━━━ Material for the task

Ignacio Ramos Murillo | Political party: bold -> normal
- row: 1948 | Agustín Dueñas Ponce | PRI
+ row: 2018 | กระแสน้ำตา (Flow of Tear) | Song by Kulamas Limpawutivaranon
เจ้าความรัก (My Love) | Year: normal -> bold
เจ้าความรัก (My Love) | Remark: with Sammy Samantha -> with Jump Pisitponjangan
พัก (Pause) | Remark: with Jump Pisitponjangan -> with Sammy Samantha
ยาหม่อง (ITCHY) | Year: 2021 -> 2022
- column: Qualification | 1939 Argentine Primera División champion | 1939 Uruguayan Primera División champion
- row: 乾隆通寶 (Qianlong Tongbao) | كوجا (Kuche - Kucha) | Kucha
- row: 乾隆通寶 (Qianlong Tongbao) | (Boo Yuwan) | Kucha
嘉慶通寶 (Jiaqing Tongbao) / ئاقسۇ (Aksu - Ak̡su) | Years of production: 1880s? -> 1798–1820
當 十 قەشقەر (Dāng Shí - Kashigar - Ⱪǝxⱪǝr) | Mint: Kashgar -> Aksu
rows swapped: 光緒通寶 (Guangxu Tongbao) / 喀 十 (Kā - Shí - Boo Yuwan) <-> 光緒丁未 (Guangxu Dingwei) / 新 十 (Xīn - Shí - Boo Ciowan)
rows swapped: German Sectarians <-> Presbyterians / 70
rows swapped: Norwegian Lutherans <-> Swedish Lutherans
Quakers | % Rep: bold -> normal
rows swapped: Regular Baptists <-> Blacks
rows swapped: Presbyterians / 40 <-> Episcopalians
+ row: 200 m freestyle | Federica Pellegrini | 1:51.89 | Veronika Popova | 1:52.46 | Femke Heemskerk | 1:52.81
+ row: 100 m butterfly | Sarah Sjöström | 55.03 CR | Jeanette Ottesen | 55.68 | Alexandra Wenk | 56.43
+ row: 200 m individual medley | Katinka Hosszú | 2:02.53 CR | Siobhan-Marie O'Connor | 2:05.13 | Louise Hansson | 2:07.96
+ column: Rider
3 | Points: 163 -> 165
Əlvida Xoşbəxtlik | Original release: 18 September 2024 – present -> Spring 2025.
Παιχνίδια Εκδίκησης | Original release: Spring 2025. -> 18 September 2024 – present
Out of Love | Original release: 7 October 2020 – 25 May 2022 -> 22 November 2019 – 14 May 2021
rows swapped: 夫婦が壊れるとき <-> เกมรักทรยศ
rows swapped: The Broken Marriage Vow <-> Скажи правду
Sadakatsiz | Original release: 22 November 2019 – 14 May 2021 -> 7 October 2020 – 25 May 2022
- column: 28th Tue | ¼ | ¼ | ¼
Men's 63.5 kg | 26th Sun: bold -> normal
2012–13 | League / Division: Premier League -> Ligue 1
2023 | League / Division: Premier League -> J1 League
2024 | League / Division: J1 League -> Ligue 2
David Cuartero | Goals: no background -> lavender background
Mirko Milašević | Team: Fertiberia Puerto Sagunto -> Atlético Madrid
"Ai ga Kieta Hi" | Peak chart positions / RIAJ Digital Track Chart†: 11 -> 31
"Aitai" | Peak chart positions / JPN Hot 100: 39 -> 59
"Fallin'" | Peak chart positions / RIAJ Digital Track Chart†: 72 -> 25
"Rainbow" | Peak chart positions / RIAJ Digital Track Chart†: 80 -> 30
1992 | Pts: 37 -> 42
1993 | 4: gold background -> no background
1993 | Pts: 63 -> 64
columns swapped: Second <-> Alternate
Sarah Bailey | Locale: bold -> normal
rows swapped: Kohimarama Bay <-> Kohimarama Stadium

━━━━━━

▸ Exercise
Can you copy out every entry above again, line for line, with no changes?

▸ Exercise response
Ignacio Ramos Murillo | Political party: bold -> normal
- row: 1948 | Agustín Dueñas Ponce | PRI
+ row: 2018 | กระแสน้ำตา (Flow of Tear) | Song by Kulamas Limpawutivaranon
เจ้าความรัก (My Love) | Year: normal -> bold
เจ้าความรัก (My Love) | Remark: with Sammy Samantha -> with Jump Pisitponjangan
พัก (Pause) | Remark: with Jump Pisitponjangan -> with Sammy Samantha
ยาหม่อง (ITCHY) | Year: 2021 -> 2022
- column: Qualification | 1939 Argentine Primera División champion | 1939 Uruguayan Primera División champion
- row: 乾隆通寶 (Qianlong Tongbao) | كوجا (Kuche - Kucha) | Kucha
- row: 乾隆通寶 (Qianlong Tongbao) | (Boo Yuwan) | Kucha
嘉慶通寶 (Jiaqing Tongbao) / ئاقسۇ (Aksu - Ak̡su) | Years of production: 1880s? -> 1798–1820
當 十 قەشقەر (Dāng Shí - Kashigar - Ⱪǝxⱪǝr) | Mint: Kashgar -> Aksu
rows swapped: 光緒通寶 (Guangxu Tongbao) / 喀 十 (Kā - Shí - Boo Yuwan) <-> 光緒丁未 (Guangxu Dingwei) / 新 十 (Xīn - Shí - Boo Ciowan)
rows swapped: German Sectarians <-> Presbyterians / 70
rows swapped: Norwegian Lutherans <-> Swedish Lutherans
Quakers | % Rep: bold -> normal
rows swapped: Regular Baptists <-> Blacks
rows swapped: Presbyterians / 40 <-> Episcopalians
+ row: 200 m freestyle | Federica Pellegrini | 1:51.89 | Veronika Popova | 1:52.46 | Femke Heemskerk | 1:52.81
+ row: 100 m butterfly | Sarah Sjöström | 55.03 CR | Jeanette Ottesen | 55.68 | Alexandra Wenk | 56.43
+ row: 200 m individual medley | Katinka Hosszú | 2:02.53 CR | Siobhan-Marie O'Connor | 2:05.13 | Louise Hansson | 2:07.96
+ column: Rider
3 | Points: 163 -> 165
Əlvida Xoşbəxtlik | Original release: 18 September 2024 – present -> Spring 2025.
Παιχνίδια Εκδίκησης | Original release: Spring 2025. -> 18 September 2024 – present
Out of Love | Original release: 7 October 2020 – 25 May 2022 -> 22 November 2019 – 14 May 2021
rows swapped: 夫婦が壊れるとき <-> เกมรักทรยศ
rows swapped: The Broken Marriage Vow <-> Скажи правду
Sadakatsiz | Original release: 22 November 2019 – 14 May 2021 -> 7 October 2020 – 25 May 2022
- column: 28th Tue | ¼ | ¼ | ¼
Men's 63.5 kg | 26th Sun: bold -> normal
2012–13 | League / Division: Premier League -> Ligue 1
2023 | League / Division: Premier League -> J1 League
2024 | League / Division: J1 League -> Ligue 2
David Cuartero | Goals: no background -> lavender background
Mirko Milašević | Team: Fertiberia Puerto Sagunto -> Atlético Madrid
"Ai ga Kieta Hi" | Peak chart positions / RIAJ Digital Track Chart†: 11 -> 31
"Aitai" | Peak chart positions / JPN Hot 100: 39 -> 59
"Fallin'" | Peak chart positions / RIAJ Digital Track Chart†: 72 -> 25
"Rainbow" | Peak chart positions / RIAJ Digital Track Chart†: 80 -> 30
1992 | Pts: 37 -> 42
1993 | 4: gold background -> no background
1993 | Pts: 63 -> 64
columns swapped: Second <-> Alternate
Sarah Bailey | Locale: bold -> normal
rows swapped: Kohimarama Bay <-> Kohimarama Stadium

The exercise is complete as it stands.